[WORK ORDER] If a line in the entries below contains "mdpi", copy it.

[EXTRACTED ENTRIES]
__________
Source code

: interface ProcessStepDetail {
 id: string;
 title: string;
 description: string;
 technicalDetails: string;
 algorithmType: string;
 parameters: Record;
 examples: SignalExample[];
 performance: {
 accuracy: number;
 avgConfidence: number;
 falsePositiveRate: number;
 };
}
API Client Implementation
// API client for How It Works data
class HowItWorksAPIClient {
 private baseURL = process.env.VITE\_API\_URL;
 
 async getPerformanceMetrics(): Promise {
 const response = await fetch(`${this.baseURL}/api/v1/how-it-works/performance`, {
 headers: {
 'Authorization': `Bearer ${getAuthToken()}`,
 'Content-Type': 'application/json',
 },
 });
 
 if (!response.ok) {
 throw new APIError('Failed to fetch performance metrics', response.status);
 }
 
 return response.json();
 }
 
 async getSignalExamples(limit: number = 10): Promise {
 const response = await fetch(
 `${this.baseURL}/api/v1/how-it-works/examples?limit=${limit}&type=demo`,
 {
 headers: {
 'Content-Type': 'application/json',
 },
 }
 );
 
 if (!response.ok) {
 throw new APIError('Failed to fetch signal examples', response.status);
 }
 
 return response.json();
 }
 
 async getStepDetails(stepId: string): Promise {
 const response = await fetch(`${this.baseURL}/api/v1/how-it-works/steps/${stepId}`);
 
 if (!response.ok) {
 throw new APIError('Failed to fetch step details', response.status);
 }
__________
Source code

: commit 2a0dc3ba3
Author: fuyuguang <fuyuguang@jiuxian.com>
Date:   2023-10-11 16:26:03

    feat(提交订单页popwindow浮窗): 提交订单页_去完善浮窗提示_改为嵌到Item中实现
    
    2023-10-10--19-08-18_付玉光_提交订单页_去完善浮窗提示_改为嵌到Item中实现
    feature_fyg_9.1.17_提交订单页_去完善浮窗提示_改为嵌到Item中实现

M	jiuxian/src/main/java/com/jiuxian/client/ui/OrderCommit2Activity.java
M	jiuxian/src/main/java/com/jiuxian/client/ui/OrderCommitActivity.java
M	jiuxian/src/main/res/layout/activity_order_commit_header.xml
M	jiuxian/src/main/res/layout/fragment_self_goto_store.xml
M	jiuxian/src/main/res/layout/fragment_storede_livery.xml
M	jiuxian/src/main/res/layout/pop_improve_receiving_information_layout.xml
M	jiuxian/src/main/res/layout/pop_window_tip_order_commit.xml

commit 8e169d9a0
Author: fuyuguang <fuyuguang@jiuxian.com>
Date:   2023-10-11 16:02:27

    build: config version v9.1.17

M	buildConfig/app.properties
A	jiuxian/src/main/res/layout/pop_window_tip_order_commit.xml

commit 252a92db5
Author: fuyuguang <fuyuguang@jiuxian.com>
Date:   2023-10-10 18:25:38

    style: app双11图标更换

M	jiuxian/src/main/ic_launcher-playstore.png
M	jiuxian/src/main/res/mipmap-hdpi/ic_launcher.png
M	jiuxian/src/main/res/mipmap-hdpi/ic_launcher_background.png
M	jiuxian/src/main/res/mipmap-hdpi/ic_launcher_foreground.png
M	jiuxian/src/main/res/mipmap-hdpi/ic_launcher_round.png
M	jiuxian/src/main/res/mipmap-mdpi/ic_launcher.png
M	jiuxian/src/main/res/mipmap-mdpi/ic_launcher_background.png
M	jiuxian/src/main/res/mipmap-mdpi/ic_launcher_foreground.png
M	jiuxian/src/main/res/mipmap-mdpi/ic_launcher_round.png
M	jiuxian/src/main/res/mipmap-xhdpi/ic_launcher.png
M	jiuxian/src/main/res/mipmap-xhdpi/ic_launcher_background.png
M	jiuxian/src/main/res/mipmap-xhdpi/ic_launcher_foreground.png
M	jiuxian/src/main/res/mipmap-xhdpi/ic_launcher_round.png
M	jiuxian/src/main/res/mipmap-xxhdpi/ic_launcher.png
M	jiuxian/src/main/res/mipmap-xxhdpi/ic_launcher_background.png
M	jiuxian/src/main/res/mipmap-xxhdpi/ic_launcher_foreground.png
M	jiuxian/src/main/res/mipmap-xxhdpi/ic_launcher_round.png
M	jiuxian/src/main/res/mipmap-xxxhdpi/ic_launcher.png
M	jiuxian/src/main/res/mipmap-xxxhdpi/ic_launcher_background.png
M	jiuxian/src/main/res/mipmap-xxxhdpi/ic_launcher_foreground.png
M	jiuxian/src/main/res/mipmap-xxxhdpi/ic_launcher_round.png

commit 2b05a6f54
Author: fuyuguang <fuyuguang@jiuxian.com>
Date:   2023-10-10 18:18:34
__________
[SOLVED EXERCISE]
M	jiuxian/src/main/res/mipmap-mdpi/ic_launcher.png
M	jiuxian/src/main/res/mipmap-mdpi/ic_launcher_background.png
M	jiuxian/src/main/res/mipmap-mdpi/ic_launcher_foreground.png
M	jiuxian/src/main/res/mipmap-mdpi/ic_launcher_round.png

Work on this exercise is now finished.